**PASSAGE**
Peruvian politician and journalist

Isaac Alfredo Barnechea García (born 19 May 1952) is a Peruvian journalist and politician. In the 2016 elections, he ran for President of Peru under the Acción Popular party, finishing in fourth place. He was among the potential candidates for the 2021 general election until he withdrew his pre-candidacy in November 2020. The nomination was subsequently won by Yonhy Lescano.

== Education ==
In 1992, he earned a Master's in Public Administration from the John F. Kennedy School of Government at Harvard University. After obtaining his degree, he worked at the Inter-American Development Bank and the Andean Community.

== Journalistic career ==
As a journalist, he hosted the television interview program titled "Direct Contact", which ran from 1978 to 1980. The show was overseen by the military dictatorship until 1980. Since then, he has been a columnist for the Spanish newspaper El País, the Peruvian magazine Caretas and has written six books about Peruvian politics and political economy.

**DATASET ENTRIES**
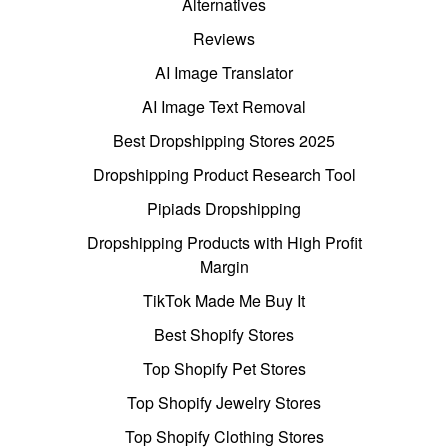
Alternatives
Reviews
AI Image Translator
AI Image Text Removal
Best Dropshipping Stores 2025
Dropshipping Product Research Tool
Pipiads Dropshipping
Dropshipping Products with High Profit
Margin
TikTok Made Me Buy It
Best Shopify Stores
Top Shopify Pet Stores
Top Shopify Jewelry Stores
Top Shopify Clothing Stores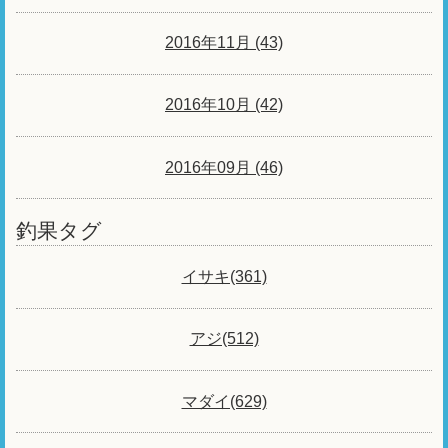
2016年11月 (43)
2016年10月 (42)
2016年09月 (46)
釣果タグ
イサキ(361)
アジ(512)
マダイ(629)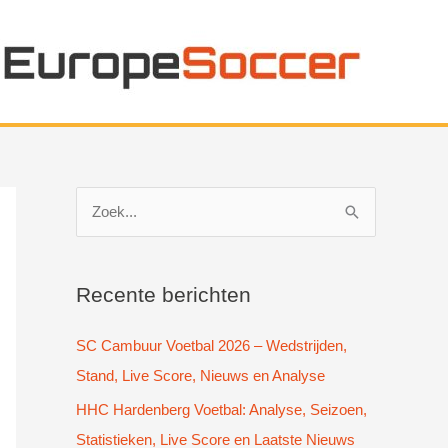
Z
o
e
k
Recente berichten
n
SC Cambuur Voetbal 2026 – Wedstrijden,
a
Stand, Live Score, Nieuws en Analyse
a
HHC Hardenberg Voetbal: Analyse, Seizoen,
r
Statistieken, Live Score en Laatste Nieuws
: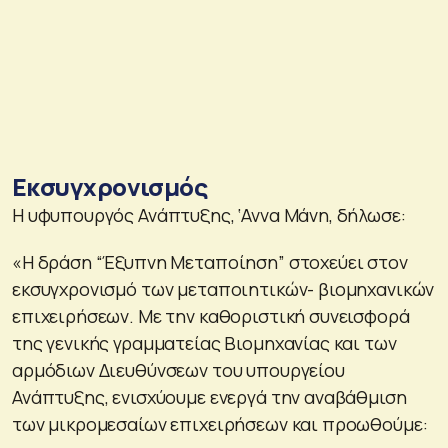
Εκσυγχρονισμός
Η υφυπουργός Ανάπτυξης, ‘Αννα Μάνη, δήλωσε:
«Η δράση “Έξυπνη Μεταποίηση” στοχεύει στον
εκσυγχρονισμό των μεταποιητικών- βιομηχανικών
επιχειρήσεων. Με την καθοριστική συνεισφορά
της γενικής γραμματείας Βιομηχανίας και των
αρμόδιων Διευθύνσεων του υπουργείου
Ανάπτυξης, ενισχύουμε ενεργά την αναβάθμιση
των μικρομεσαίων επιχειρήσεων και προωθούμε: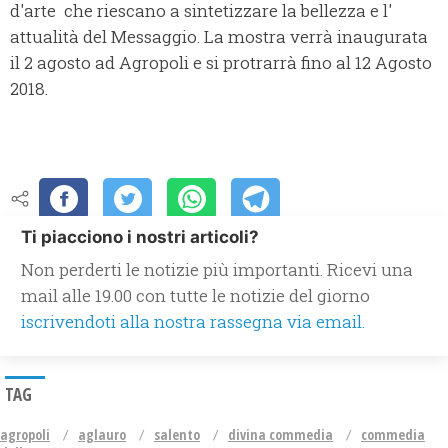
d'arte che riescano a sintetizzare la bellezza e l'
attualità del Messaggio. La mostra verrà inaugurata
il 2 agosto ad Agropoli e si protrarrà fino al 12 Agosto
2018.
Ti piacciono i nostri articoli?
Non perderti le notizie più importanti. Ricevi una
mail alle 19.00 con tutte le notizie del giorno
iscrivendoti alla nostra rassegna via email.
TAG
agropoli
aglauro
salento
divina commedia
commedia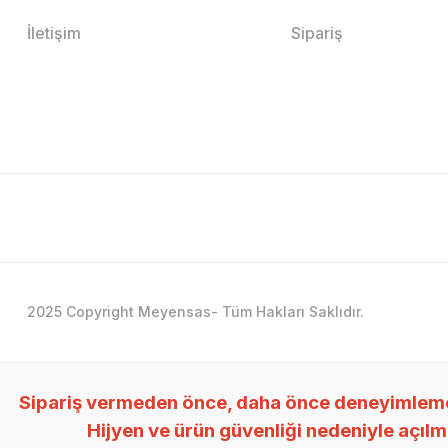
İletişim
Sipariş
2025 Copyright Meyensas- Tüm Hakları Saklıdır.
Sipariş vermeden önce, daha önce deneyimlemedi
Hijyen ve ürün güvenliği nedeniyle açıl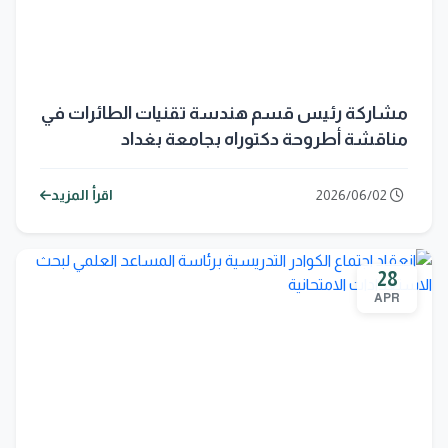
مشاركة رئيس قسم هندسة تقنيات الطائرات في
مناقشة أطروحة دكتوراه بجامعة بغداد
2026/06/02
اقرأ المزيد
28
APR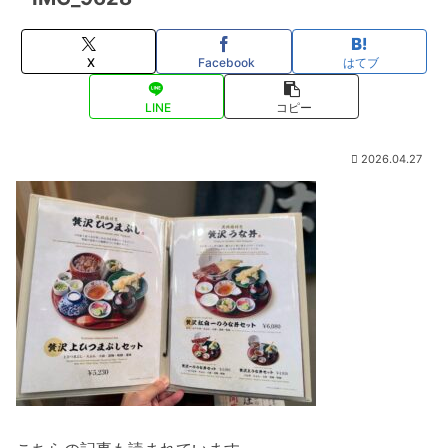
X
Facebook
はてブ
LINE
コピー
2026.04.27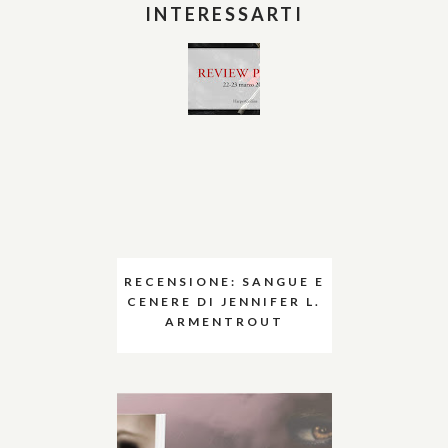
INTERESSARTI
RECENSIONE: SANGUE E
CENERE DI JENNIFER L.
ARMENTROUT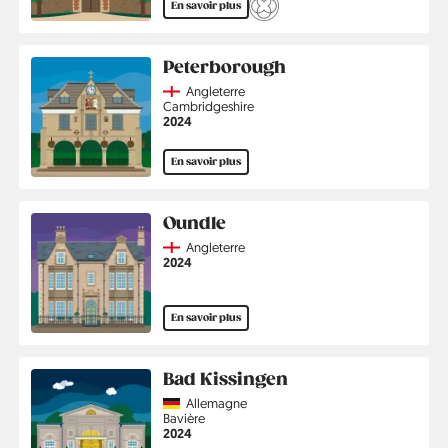
En savoir plus
Peterborough
Country
Angleterre
Région
Cambridgeshire
Année
2024
En savoir plus
Oundle
Country
Angleterre
Année
2024
En savoir plus
Bad Kissingen
Country
Allemagne
Région
Bavière
Année
2024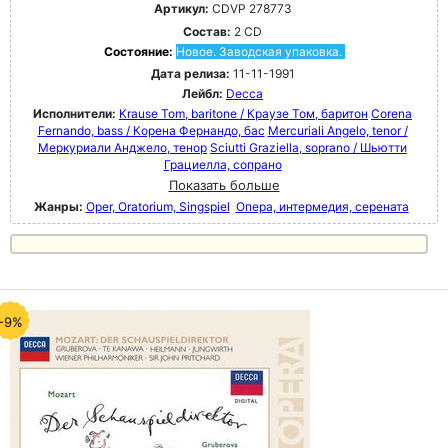
Артикул:
CDVP 278773
Состав:
2 CD
Состояние:
Новое. Заводская упаковка.
Дата релиза:
11-11-1991
Лейбл:
Decca
Исполнители:
Krause Tom, baritone / Краузе Том, баритон
Corena
Fernando, bass / Корена Фернандо, бас
Mercuriali Angelo, tenor /
Меркуриали Анджело, тенор
Sciutti Graziella, soprano / Шьютти
Грациелла, сопрано
Показать больше
Жанры:
Oper, Oratorium, Singspiel
Опера, интермедия, серената
-9%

**WORK ORDER 1**
List every distinct year mentioned in the biography of Alfredo Barnechea, in the order each first appears.
**WORK ORDER 2**
Write a continuation of the biography of Alfredo Barnechea, picking up after its last sentence.
The rows are separate material, unrelated to the biography of Alfredo Barnechea.

**TASK RESPONSE 1**
1952, 2016, 2021, 2020, 1992, 1978, 1980

**TASK RESPONSE 2**
==Political career==

=== Early political career ===
Barnechea was member of the APRA party. He ran unsuccessfully for mayor of Lima in 1983, losing to the left-wing candidate Alfonso Barrantes Lingán. Barnechea was elected to Peru's lower house of the Congress in 1985 and took office on 26 July 1985 during the government of President Alan García. He resigned the party after García announced plans to nationalize the banks in 1987.

=== Presidential campaign ===
In 2013, Barnechea joined the Popular Action party and in 2015, he was later selected as the party's presidential candidate (after internal primaries) for the 2016 elections. There he defeated three opponents and officially became the Popular Action Candidate for President of Peru, accompanied in his formula by Congressman Víctor Andrés García Belaúnde for the first vice-presidency, and Edmundo Del Águila Morote for the second vice-presidency. He rose second and third in the polls after the disqualifications of Julio Guzmán and César Acuña Peralta. He ended the election in fourth place with 7.0% of the popular vote, ahead of Popular Alliance candidate and former President Alan García, but was surpassed by Verónika Mendoza, Pedro Pablo Kuczynski and Keiko Fujimori.

=== Post-presidential campaign ===
Between 2016 and 2020 he participated in various party activities, but did not hold any position at the leadership level nor did he hold an executive position.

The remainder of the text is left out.